--- Directions for this task ---
Leave out the pictures. Return every record otherwise untouched.

(Beginning of Data shown)

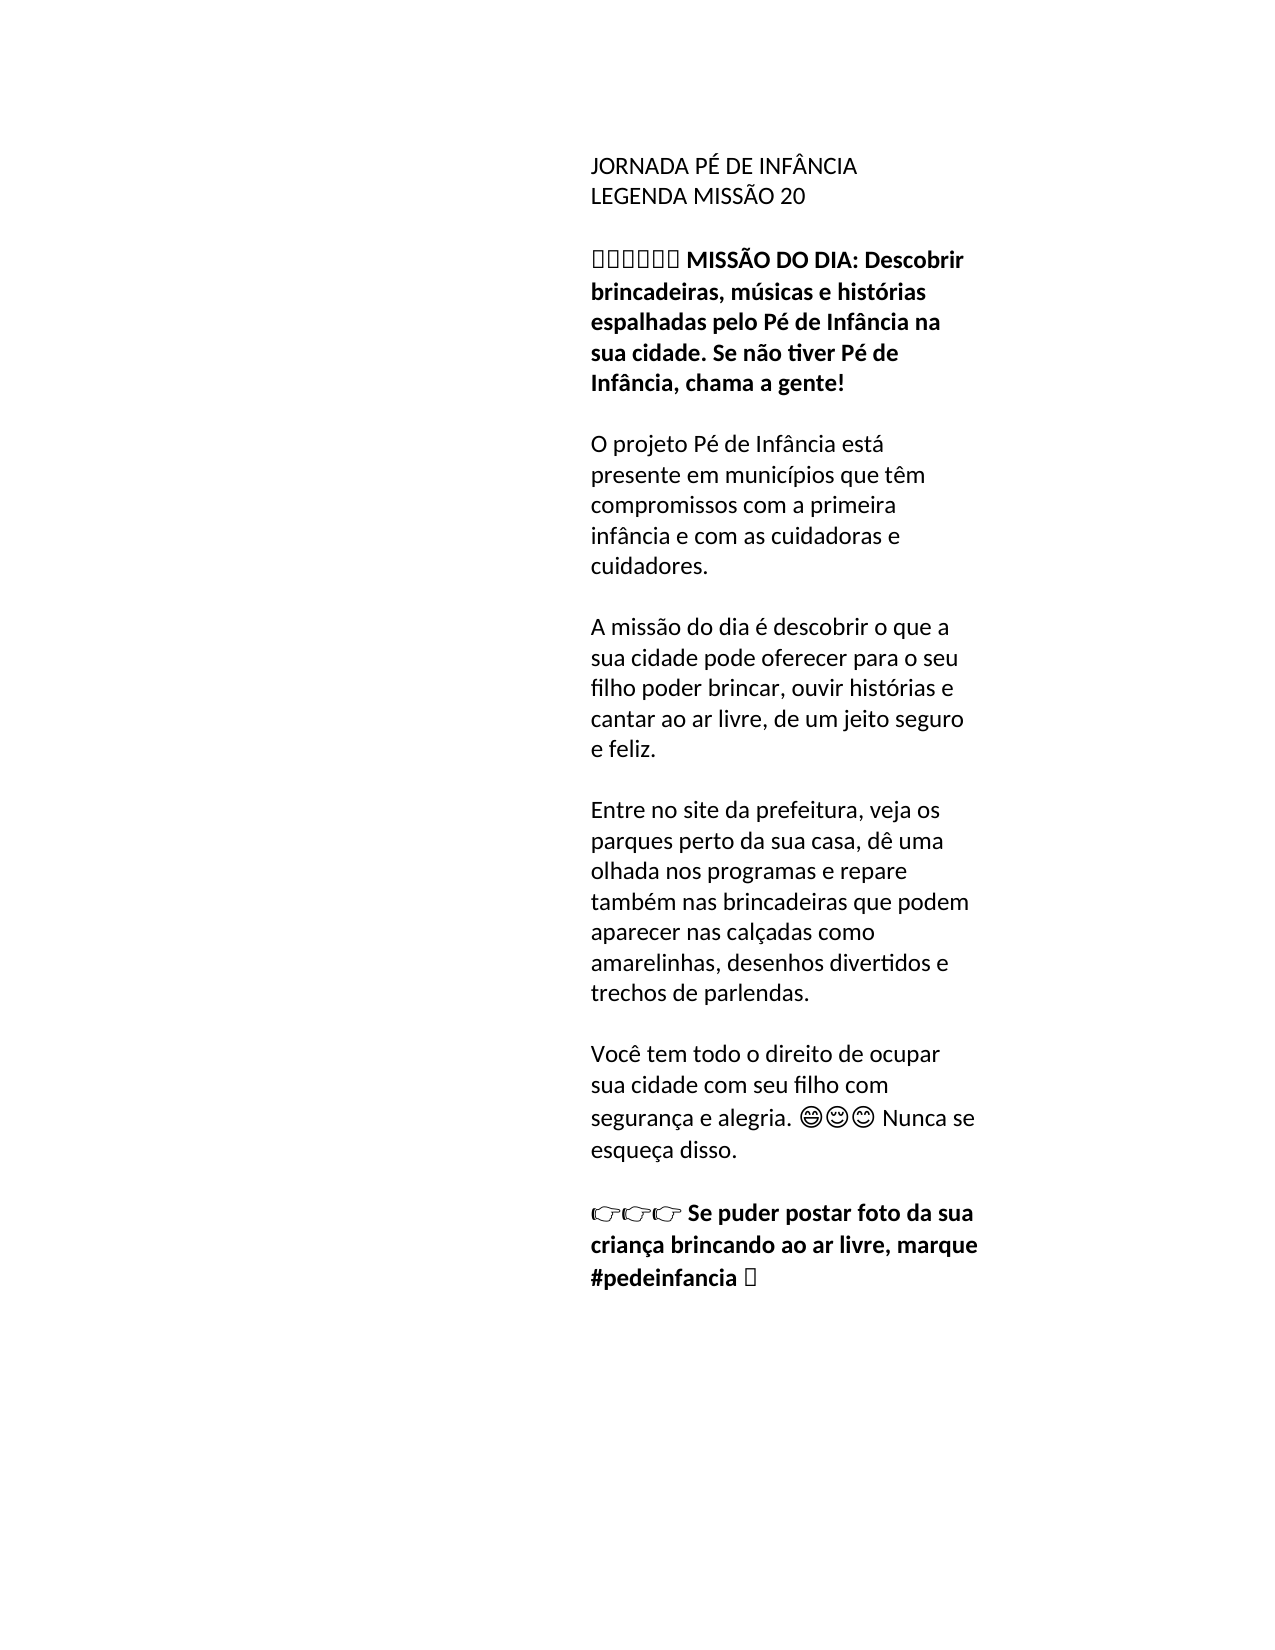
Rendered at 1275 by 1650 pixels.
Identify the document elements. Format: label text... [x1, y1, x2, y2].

text Você tem todo o direito de ocupar sua cidade com seu filho com segurança e alegria. 😄😌😊 Nunca se esqueça disso. [591, 1039, 980, 1164]
text A missão do dia é descobrir o que a sua cidade pode oferecer para o seu filho poder brincar, ouvir histórias e cantar ao ar livre, de um jeito seguro e feliz. [591, 611, 980, 764]
text 💪🏼💪🏾💪🏿 MISSÃO DO DIA: Descobrir brincadeiras, músicas e histórias espalhadas pelo Pé de Infância na sua cidade. Se não tiver Pé de Infância, chama a gente! [591, 242, 980, 398]
text 👉🏼👉🏾👉🏿 Se puder postar foto da sua criança brincando ao ar livre, marque #pedeinfancia 🌱 [591, 1195, 980, 1293]
text LEGENDA MISSÃO 20 [591, 181, 980, 211]
text O projeto Pé de Infância está presente em municípios que têm compromissos com a primeira infância e com as cuidadoras e cuidadores. [591, 428, 980, 581]
text JORNADA PÉ DE INFÂNCIA [591, 150, 980, 181]
text Entre no site da prefeitura, veja os parques perto da sua casa, dê uma olhada nos programas e repare também nas brincadeiras que podem aparecer nas calçadas como amarelinhas, desenhos divertidos e trechos de parlendas. [591, 794, 980, 1008]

(End of Data shown)

--- Exercise result ---
Rendered at 1275 by 1650 pixels.
Identify the document elements. Format: label text... [x1, y1, x2, y2].

text Você tem todo o direito de ocupar sua cidade com seu filho com segurança e alegria. 😄😌😊 Nunca se esqueça disso. [591, 1039, 980, 1164]
text A missão do dia é descobrir o que a sua cidade pode oferecer para o seu filho poder brincar, ouvir histórias e cantar ao ar livre, de um jeito seguro e feliz. [591, 611, 980, 764]
text 💪🏼💪🏾💪🏿 MISSÃO DO DIA: Descobrir brincadeiras, músicas e histórias espalhadas pelo Pé de Infância na sua cidade. Se não tiver Pé de Infância, chama a gente! [591, 242, 980, 398]
text 👉🏼👉🏾👉🏿 Se puder postar foto da sua criança brincando ao ar livre, marque #pedeinfancia 🌱 [591, 1195, 980, 1293]
text LEGENDA MISSÃO 20 [591, 181, 980, 211]
text O projeto Pé de Infância está presente em municípios que têm compromissos com a primeira infância e com as cuidadoras e cuidadores. [591, 428, 980, 581]
text JORNADA PÉ DE INFÂNCIA [591, 150, 980, 181]
text Entre no site da prefeitura, veja os parques perto da sua casa, dê uma olhada nos programas e repare também nas brincadeiras que podem aparecer nas calçadas como amarelinhas, desenhos divertidos e trechos de parlendas. [591, 794, 980, 1008]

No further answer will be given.